By default, when basic data is returned from Analytics, the data is related as shown in the figure below:
You will note that Tags, Teams, and Users are not related to any of the other data. This is due to how those entities are related. They are related by either many-to-many relationships which are not easily handled in these models or there are multiple relationships between the entities such as between users and work items (they are related by Assigned To, Created By, Changed By, and others).
You can handle multiple relationships fairly simply. For example, in the default model you can edit the query, select the AssignedTo column of the WorkItems table and expand the column to include all of the data from the Users table and you can repeat this process for the Created By and Changed By columns as well. This gets you around having multiple links from one table to another which is not allowed.
Another reason for expanding columns in this way is to handle circular relationships which are also not allowed. For example, take the following path: Projects > Areas > Work Items > Projects. This presents a typical circular problem. What if you wanted to see which ares were part of a given project? The model as it is build has relationships between Areas and Work Items and Projects and Work Items but Projects cannot be related to Areas because that completes the circular relationship and so it is not allowed. To handle this, you could expand the Project column in the Areas table. To do that, take the following steps:
Select Edit Queries from the Home tab
Select the Areas query
Scroll to the Project column (the last column) and click the Expand icon at the top of the column
Uncheck all of the columns except for the ProjectName and click OK
Now you can list Areas by Project and get a count of Areas in each project.
Historical data modeling
Analytics models historical data as a periodic snapshot fact table. The fact table contains one row created at midnight for each work item at the end of each period. For example, history on a daily period is modeled as one row at midnight for each day, while a weekly period would be one row at midnight of the last day of the week. If the week has not completed, the snapshot value for the week is based on the current value.
The grain of this table is the period, not the individual work item. This means that a single Work Item will appear multiple times, once for each historical period. Selecting the last 30 days of history will result in a single work item appearing 30 times in the data model. If the work item has not changed within the last 30 days, the most recent revision of the work item is replicated on each day.
When working with the Power BI Data Connector and historical data, we recommend using the
Date field.

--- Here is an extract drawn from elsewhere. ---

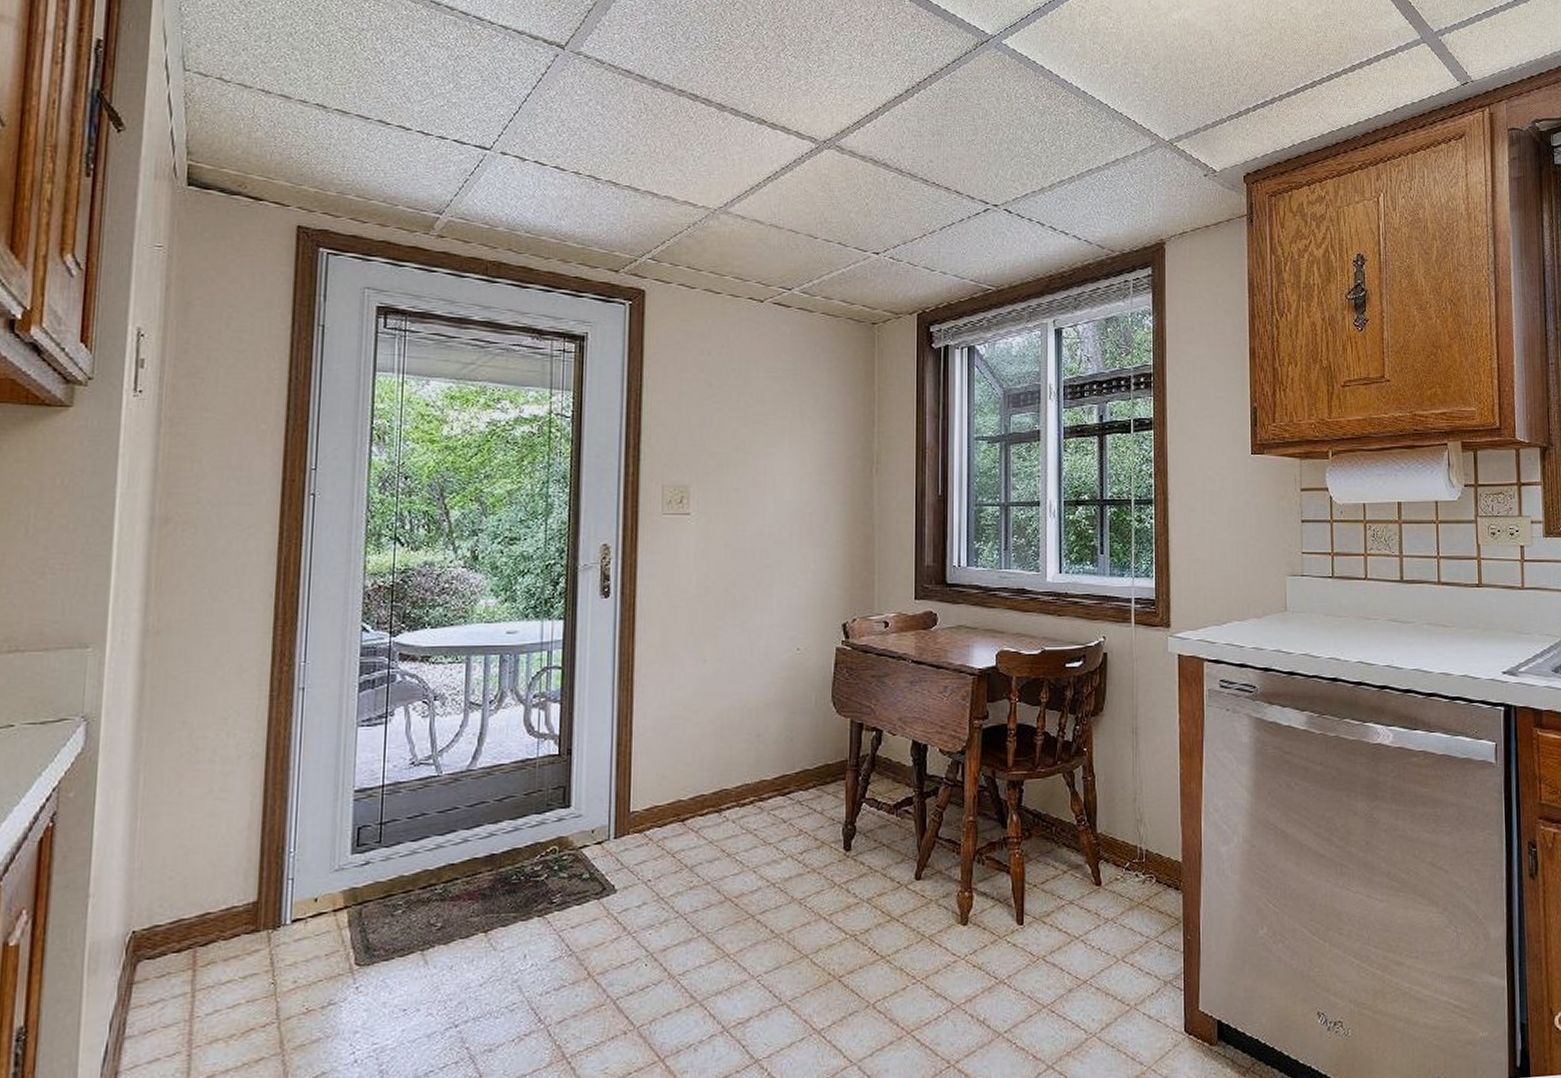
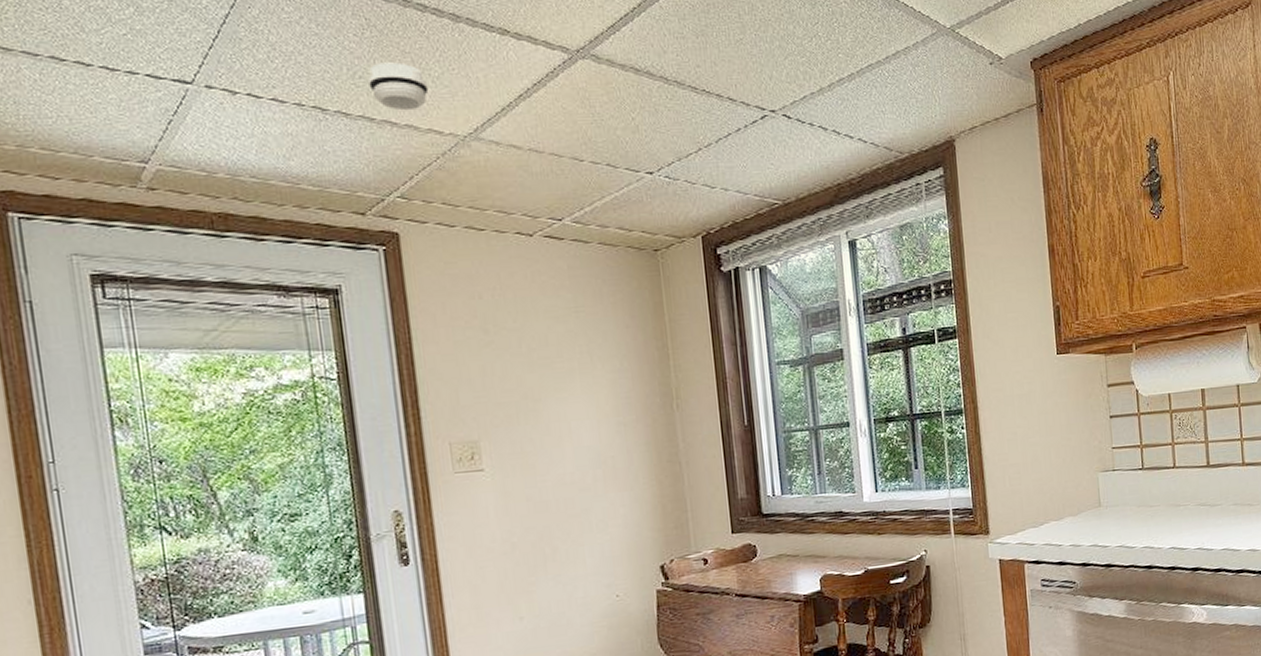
smoke detector: none [639,141,690,184] -> present [368,62,429,111]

If the dataset contains historical data, but only the current values are needed, this can be setup by filtering
For example, if you want to show a table of work items and values for the associated fields you would use
Is Current as a filter which is set to True. If you wanted instead to show a trend of work items based on state you would include the Date column on the Axis of the visualization.
Always use the Date option when using the Date column. The Date field is not intended to support default hierarchies in Power BI.